A few weeks ago my secondary display (a Samsung 930B) went dark. No smoke, no fire, or any other spectacle, just work up one morning and it was dead. A simple flashlight test determined that the LCD itself was still OK since I could still see content on the screen, albeit barely. Life was a little chaotic so I simply set it aside and resigned myself to using only one screen in the interim.

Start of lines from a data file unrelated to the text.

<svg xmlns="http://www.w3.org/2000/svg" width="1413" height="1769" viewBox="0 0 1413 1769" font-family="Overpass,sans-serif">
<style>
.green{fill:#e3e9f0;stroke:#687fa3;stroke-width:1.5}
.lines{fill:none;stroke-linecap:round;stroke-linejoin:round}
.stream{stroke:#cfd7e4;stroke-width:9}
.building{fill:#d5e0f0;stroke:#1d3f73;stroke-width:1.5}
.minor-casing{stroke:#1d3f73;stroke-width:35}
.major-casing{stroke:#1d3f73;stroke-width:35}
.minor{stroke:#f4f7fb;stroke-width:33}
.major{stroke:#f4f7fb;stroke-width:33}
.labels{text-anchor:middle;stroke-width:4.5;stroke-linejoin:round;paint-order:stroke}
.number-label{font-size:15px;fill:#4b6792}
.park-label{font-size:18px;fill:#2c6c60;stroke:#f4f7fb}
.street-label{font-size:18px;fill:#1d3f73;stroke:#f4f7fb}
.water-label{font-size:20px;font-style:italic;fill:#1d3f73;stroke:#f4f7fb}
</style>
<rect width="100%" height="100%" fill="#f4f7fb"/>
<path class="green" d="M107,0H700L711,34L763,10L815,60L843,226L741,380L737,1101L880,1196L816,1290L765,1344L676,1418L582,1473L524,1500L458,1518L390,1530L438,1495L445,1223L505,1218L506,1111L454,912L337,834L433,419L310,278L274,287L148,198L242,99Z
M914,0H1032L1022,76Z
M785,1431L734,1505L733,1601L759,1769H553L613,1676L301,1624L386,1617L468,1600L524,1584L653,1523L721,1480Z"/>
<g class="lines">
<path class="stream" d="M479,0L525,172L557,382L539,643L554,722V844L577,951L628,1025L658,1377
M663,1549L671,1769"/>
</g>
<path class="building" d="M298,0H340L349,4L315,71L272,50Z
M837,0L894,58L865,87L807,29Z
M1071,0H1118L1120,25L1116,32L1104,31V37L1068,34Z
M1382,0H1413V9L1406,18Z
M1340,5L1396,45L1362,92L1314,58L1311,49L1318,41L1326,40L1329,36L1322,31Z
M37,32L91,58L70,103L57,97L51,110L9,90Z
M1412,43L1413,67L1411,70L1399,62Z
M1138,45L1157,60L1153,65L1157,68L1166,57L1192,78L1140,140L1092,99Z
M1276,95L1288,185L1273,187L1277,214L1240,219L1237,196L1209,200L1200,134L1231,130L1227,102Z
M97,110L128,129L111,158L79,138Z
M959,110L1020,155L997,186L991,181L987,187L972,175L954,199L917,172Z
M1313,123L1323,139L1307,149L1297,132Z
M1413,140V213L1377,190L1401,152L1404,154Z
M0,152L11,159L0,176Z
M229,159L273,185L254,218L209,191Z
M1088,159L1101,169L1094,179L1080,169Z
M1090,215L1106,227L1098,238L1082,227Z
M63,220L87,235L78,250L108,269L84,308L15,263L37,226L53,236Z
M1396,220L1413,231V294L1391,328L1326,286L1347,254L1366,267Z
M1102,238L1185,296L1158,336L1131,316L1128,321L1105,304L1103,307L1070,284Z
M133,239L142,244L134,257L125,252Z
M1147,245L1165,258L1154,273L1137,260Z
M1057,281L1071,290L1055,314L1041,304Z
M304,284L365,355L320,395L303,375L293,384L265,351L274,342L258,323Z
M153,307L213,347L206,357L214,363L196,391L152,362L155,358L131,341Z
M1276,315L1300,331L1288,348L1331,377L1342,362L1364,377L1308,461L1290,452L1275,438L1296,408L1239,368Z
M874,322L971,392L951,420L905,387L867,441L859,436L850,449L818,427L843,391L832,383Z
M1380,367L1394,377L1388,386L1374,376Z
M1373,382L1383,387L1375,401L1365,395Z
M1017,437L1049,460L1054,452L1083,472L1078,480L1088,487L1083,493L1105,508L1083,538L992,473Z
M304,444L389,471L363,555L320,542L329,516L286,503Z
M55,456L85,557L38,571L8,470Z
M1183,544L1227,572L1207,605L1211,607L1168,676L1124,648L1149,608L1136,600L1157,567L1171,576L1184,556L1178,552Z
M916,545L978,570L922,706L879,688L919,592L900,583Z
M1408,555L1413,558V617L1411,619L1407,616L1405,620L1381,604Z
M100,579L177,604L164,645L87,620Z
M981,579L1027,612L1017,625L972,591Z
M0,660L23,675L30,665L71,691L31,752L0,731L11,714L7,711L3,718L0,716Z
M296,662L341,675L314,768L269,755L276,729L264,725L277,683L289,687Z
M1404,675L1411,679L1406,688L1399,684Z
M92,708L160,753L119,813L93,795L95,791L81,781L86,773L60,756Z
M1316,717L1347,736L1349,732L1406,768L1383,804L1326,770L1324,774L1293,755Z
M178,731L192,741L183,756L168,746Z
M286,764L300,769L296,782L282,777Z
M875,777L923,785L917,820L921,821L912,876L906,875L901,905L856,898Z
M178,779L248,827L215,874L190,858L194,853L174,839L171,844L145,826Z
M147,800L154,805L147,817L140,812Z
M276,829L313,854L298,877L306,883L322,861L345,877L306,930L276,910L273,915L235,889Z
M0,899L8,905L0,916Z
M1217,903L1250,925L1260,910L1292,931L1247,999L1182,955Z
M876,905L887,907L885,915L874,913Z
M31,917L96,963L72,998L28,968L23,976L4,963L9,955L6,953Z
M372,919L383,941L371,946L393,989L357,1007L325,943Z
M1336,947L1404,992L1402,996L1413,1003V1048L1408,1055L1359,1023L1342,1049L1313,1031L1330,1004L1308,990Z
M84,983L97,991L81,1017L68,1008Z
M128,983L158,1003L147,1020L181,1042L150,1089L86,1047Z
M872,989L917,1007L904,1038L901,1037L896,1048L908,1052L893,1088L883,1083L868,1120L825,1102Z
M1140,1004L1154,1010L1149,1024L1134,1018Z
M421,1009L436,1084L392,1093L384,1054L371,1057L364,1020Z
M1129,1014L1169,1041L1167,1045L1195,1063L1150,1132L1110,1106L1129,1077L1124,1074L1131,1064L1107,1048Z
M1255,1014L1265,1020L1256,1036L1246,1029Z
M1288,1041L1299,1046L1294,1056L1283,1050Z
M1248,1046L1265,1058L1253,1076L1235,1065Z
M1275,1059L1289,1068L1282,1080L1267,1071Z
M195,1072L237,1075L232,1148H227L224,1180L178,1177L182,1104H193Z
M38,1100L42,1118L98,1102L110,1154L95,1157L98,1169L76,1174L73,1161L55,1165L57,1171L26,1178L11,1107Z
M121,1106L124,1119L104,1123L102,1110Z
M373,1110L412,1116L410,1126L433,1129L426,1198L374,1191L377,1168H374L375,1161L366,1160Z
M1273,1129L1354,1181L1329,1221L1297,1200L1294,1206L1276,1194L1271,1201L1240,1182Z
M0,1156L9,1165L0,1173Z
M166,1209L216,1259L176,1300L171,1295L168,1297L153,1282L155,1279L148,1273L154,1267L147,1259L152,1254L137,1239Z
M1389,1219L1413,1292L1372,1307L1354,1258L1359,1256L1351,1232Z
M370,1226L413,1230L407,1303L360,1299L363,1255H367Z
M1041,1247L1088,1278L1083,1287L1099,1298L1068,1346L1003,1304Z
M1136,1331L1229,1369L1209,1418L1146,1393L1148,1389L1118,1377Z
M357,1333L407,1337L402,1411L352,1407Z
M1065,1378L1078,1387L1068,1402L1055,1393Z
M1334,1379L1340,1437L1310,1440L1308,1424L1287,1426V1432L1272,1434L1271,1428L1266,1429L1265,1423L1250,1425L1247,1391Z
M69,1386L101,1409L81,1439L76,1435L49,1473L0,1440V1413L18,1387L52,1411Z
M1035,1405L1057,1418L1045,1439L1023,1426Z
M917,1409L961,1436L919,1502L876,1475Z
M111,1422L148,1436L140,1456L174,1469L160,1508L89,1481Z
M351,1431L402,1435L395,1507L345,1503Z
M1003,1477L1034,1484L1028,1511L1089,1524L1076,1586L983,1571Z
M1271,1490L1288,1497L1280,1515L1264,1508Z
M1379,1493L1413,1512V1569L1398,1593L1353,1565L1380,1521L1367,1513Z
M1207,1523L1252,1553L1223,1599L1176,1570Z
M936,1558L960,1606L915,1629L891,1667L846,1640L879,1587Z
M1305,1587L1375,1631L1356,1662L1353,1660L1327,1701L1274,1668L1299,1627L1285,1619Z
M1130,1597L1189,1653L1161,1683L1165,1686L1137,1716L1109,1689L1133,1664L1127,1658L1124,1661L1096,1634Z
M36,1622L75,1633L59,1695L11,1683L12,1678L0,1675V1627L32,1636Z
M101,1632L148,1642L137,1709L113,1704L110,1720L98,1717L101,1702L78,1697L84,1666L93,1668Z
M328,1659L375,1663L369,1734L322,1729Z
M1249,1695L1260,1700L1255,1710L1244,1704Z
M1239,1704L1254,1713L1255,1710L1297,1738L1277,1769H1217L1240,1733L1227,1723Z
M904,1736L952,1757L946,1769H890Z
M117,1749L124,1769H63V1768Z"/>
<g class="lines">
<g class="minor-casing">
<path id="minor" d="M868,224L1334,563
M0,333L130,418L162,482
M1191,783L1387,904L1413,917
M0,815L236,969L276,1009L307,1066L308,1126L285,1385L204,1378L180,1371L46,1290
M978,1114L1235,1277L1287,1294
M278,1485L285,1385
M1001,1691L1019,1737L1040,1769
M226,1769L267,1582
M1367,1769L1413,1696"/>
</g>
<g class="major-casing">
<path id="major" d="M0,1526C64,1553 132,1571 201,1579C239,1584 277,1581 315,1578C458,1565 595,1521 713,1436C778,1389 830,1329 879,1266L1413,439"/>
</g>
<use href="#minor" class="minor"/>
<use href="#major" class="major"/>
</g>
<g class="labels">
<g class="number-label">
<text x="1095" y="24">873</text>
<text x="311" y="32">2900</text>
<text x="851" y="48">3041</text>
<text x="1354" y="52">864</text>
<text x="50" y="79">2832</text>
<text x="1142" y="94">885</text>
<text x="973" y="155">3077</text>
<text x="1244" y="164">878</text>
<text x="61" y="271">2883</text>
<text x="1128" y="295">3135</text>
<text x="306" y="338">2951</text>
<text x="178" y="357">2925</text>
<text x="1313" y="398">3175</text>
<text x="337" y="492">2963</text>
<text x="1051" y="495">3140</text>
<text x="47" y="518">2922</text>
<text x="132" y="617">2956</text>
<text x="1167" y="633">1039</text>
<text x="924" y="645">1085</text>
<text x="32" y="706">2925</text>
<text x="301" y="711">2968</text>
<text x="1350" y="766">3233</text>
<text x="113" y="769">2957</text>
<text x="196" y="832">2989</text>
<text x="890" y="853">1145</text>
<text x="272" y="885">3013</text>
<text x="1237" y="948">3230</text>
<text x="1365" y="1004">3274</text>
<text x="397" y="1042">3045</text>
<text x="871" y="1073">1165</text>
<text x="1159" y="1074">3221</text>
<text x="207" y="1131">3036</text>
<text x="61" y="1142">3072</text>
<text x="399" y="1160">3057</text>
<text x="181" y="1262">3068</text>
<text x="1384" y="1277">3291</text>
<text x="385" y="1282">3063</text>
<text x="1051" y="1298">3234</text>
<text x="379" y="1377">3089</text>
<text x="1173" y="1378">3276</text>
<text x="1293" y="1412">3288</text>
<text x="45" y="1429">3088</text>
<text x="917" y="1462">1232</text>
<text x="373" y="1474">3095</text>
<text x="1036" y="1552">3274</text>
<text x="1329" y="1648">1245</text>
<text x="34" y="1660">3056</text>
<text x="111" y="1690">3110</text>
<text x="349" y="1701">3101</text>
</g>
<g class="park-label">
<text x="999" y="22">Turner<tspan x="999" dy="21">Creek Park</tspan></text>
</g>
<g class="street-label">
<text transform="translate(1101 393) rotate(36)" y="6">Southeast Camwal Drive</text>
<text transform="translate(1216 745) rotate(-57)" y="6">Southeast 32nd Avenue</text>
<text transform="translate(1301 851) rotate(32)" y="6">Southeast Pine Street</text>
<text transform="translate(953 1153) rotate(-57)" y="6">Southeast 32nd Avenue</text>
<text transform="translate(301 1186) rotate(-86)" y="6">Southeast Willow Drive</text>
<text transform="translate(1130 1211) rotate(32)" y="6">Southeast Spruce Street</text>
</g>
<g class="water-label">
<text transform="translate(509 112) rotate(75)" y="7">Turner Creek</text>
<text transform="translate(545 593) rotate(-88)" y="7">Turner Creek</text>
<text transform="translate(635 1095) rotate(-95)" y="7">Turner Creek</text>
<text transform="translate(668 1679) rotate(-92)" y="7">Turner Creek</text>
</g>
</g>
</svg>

This evening I finally got a chance to pull it apart and take a peek inside to see if there was anything I could do for it. Initially I suspected that the CCFL(Cold cathode fluorescent lamp) had gone bad. I made this assumption based on experience with LCDs in laptops at a previous job, having never seen a LCD use more than one CCFL tube for lighting the entire display. This first assumption did not change with my cursory inspection of the joint inverter and power supply PCB(Printed Circuit Board). There were no immediate signs of failure such as scorch marks or visibly damaged components, and no telltale smell of burned electronics. I set the PCB aside and continued to dismantle the LCD panel itself. Upon removing the LCD panel from the light spreader and extracting the CCFL mounts, It surprised me to find not one, not two, but four CCFL tubes. The CCFLs were grouped into two pairs, one mounted on the top and the other on the bottom of the panel.
The likelihood of all four tubes failing at once is astronomical, so I reexamined the power supply and inverter circuit board. Rather quickly I noticed 3 capacitors in the corner with bulged tops. Further searching on the internet led me to a forum post on Badcaps.net. There another user had met nearly the same problem as myself, with the same model display. That user’s fix was to replace all the capacitors on the circuit board with new higher quality (and higher capacitance) ones from Digikey.
In the mean time I have also learned that the CCFLs and inverters used in common PC lighting kits are nearly identical in design to those used in LCDs. To test the LCD inverter or CCFL, you simply connect them to their counterpart from the common lighting kit. This provides a cheap and simple method to determine if the failure is either the LCD inverter, or the CCFL. As I was never much into the PC modding scene, I do not have one of these kits and will need to acquire one before continuing.